Eine SEO-Website-Migration ist der Prozess, bei dem wesentliche Änderungen an der Konfiguration einer Website vorgenommen werden – beispielsweise an Domain, Plattform, Struktur oder Protokoll –, die die Sichtbarkeit in Suchmaschinen erheblich beeinflussen. Eine erfolgreiche Migration stellt sicher, dass Suchmaschinen die Autorität der alten URLs auf die neuen übertragen können, ohne dass es zu dauerhaften Rankingverlusten kommt.

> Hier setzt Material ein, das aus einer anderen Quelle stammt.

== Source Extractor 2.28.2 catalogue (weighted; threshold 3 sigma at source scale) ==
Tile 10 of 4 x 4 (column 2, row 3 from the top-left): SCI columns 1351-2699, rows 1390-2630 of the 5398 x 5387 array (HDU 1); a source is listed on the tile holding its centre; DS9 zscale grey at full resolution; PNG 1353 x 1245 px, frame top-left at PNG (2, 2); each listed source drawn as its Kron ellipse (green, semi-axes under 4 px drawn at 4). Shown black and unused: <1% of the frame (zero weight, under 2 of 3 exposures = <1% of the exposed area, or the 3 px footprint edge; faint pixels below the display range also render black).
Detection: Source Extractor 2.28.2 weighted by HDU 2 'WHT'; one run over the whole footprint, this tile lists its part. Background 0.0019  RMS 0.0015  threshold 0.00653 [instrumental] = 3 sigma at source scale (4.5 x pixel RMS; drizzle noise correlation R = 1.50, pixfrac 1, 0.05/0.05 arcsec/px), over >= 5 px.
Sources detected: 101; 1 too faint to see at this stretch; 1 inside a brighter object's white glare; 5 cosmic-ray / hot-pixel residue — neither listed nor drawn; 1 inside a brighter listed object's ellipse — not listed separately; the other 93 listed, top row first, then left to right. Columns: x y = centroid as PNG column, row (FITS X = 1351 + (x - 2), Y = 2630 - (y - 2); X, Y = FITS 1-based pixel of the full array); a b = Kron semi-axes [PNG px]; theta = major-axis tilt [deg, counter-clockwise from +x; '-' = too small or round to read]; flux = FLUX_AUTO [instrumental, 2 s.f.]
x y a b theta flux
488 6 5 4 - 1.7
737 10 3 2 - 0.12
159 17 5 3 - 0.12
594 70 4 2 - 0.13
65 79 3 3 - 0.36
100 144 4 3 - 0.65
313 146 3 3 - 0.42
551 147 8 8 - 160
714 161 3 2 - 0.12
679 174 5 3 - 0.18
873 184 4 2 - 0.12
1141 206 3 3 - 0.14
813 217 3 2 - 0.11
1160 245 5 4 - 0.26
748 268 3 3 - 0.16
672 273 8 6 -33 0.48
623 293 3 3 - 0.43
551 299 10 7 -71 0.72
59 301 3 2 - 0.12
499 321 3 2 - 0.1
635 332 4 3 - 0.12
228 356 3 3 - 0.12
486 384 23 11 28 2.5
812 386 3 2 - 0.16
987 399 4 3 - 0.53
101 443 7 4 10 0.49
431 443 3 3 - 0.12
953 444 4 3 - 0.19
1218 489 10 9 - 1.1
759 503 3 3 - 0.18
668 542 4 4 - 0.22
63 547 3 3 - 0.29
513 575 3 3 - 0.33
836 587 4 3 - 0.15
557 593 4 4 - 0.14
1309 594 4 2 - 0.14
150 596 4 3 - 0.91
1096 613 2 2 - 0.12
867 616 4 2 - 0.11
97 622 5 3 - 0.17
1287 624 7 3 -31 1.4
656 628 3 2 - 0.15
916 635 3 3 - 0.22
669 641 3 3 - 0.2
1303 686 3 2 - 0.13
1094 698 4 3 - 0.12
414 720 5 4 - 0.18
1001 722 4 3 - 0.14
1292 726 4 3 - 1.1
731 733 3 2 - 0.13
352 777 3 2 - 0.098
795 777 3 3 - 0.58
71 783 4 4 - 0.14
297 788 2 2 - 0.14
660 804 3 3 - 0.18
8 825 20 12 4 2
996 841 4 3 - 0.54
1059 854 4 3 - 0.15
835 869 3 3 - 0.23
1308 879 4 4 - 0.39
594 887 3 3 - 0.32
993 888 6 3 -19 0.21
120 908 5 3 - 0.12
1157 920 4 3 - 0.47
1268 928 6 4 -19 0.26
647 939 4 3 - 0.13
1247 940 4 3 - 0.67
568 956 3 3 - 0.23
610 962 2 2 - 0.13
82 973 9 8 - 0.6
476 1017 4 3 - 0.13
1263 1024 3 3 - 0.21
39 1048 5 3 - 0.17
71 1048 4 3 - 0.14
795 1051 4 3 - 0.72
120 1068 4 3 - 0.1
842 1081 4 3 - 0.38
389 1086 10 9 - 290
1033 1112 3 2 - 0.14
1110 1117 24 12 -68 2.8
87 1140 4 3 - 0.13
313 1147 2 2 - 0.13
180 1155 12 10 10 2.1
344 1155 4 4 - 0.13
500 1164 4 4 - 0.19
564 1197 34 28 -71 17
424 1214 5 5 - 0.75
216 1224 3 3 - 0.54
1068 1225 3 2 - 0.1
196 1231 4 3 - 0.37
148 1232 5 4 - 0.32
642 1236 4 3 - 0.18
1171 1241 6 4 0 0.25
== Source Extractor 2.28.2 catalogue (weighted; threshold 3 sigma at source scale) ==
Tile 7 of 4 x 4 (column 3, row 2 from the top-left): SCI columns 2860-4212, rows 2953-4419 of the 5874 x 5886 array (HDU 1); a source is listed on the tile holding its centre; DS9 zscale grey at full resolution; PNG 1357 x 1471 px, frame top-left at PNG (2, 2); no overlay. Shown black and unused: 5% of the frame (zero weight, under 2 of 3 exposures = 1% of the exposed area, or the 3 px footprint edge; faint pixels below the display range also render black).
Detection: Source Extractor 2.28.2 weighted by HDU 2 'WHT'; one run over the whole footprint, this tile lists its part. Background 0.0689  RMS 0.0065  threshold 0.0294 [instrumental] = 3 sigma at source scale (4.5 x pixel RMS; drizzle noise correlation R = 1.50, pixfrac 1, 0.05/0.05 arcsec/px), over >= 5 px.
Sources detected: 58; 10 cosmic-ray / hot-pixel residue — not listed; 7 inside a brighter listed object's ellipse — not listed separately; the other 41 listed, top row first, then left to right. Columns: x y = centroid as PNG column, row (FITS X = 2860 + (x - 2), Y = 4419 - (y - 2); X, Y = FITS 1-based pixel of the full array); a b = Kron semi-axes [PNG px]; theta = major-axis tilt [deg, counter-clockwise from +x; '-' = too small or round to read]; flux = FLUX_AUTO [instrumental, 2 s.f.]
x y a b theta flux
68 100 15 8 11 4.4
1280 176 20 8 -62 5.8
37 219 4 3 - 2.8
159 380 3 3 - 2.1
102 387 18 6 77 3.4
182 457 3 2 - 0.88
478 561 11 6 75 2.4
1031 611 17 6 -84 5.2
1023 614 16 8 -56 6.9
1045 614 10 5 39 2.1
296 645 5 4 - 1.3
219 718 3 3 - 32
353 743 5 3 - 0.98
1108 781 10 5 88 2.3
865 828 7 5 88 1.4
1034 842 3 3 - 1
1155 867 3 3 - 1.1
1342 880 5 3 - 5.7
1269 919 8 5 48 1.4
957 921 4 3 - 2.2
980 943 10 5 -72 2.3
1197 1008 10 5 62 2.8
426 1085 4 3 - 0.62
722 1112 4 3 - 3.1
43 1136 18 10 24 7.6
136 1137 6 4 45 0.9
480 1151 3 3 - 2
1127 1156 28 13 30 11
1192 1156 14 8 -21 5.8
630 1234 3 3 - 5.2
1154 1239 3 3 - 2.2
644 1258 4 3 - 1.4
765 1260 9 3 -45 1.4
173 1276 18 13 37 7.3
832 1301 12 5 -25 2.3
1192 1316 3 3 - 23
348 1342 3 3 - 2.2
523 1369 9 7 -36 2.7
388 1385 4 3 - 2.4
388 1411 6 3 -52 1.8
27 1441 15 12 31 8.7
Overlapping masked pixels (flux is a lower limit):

Wie lange dauert es, bis sich die Rangliste nach einer Migration wieder erholt?
Laut Google Search Central kommt es bei den meisten Website-Migrationen für vier bis acht Wochen zu vorübergehenden Traffic-Schwankungen. Während dieser Übergangsphase crawlt Google die alten URLs erneut und verarbeitet die neuen 301-Weiterleitungen. Stabilisieren sich die Rankings nach zwei Monaten nicht, deutet dies in der Regel auf einen technischen Fehler hin, wie beispielsweise Weiterleitungsschleifen oder eine fehlerhafte Sitemap.
Beeinträchtigt der Wechsel von HTTP zu HTTPS die Suchmaschinenoptimierung?
Nein, die Umstellung auf HTTPS wirkt sich nachweislich positiv auf das Ranking aus. Zwar kann es während der Verarbeitung der neuen, sicheren URLs durch Google zu geringfügigen Schwankungen von ein bis zwei Wochen kommen, doch eine korrekt durchgeführte Protokollmigration verbessert tatsächlich die Sicherheit Ihrer Website, das Vertrauen Ihrer Nutzer und Ihr langfristiges Rankingpotenzial.
Warum sollte ich 301-Weiterleitungen anstelle von 302-Weiterleitungen verwenden?
Bei Website-Migrationen müssen Sie 301-Weiterleitungen (permanent) verwenden, da diese 90–99 % der Linkstärke (Ranking-Potenzial) auf die neue Seite übertragen. Eine 302-Weiterleitung ist temporär und weist Google an, den Index nicht zu aktualisieren. Dies kann dazu führen, dass Ihre neuen URLs nicht in den Suchergebnissen erscheinen und Sie Ihren organischen Traffic vollständig verlieren.
Was ist das Google Search Console-Tool zur Adressänderung?
Das Tool „Adressänderung“ in der Google Search Console benachrichtigt Google, wenn Sie eine Website von einer Domain oder Subdomain auf eine andere umziehen. Dadurch kann Google das Crawling der neuen Website priorisieren und die Übertragung Ihrer Suchsignale optimieren, wodurch die Zeit, die Ihre Website während der Migration im unteren Bereich der Suchergebnisse verbringt, verkürzt wird.